Do Reservoir Computers Work Best at the Edge of Chaos?
This work is significant for researchers and practitioners using reservoir computers, as it refutes a common heuristic for optimal parameter tuning, suggesting that the 'edge of stability' is not a universally optimal operating point.
The paper investigates the long-held belief that reservoir computers perform best at the 'edge of chaos' (re-termed 'edge of stability'). It demonstrates two cases where computational capacity decreases as this edge is approached, challenging the universality of this principle.

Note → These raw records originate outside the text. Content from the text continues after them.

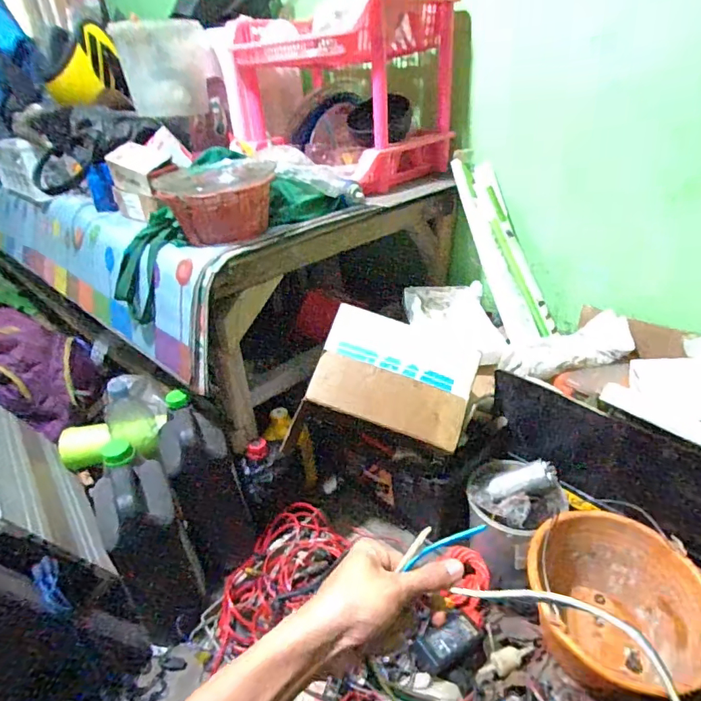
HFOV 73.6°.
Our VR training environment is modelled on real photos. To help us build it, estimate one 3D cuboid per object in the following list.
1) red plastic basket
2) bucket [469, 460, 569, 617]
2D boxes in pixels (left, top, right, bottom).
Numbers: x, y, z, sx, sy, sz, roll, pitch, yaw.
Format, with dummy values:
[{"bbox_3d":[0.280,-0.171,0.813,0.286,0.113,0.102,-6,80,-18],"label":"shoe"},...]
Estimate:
[{"bbox_3d":[-0.230,-0.267,0.842,0.198,0.100,0.204,-16,32,-19],"label":"red plastic basket"},{"bbox_3d":[0.298,0.326,0.865,0.164,0.202,0.167,7,32,19],"label":"bucket"}]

It has been demonstrated that cellular automata had the highest computational capacity at the edge of chaos, the parameter at which their behavior transitioned from ordered to chaotic. This same concept has been applied to reservoir computers; a number of researchers have stated that the highest computational capacity for a reservoir computer is at the edge of chaos, although others have suggested that this rule is not universally true. Because many reservoir computers do not show chaotic behavior but merely become unstable, it is felt that a more accurate term for this instability transition is the "edge of stability"Here I find two examples where the computational capacity of a reservoir computer decreases as the edge of stability is approached; in one case, because generalized synchronization breaks down, and in the other case because the reservoir computer is a poor match to the problem being solved. The edge of stability as an optimal operating point for a reservoir computer is not in general true, although it may be true in some cases.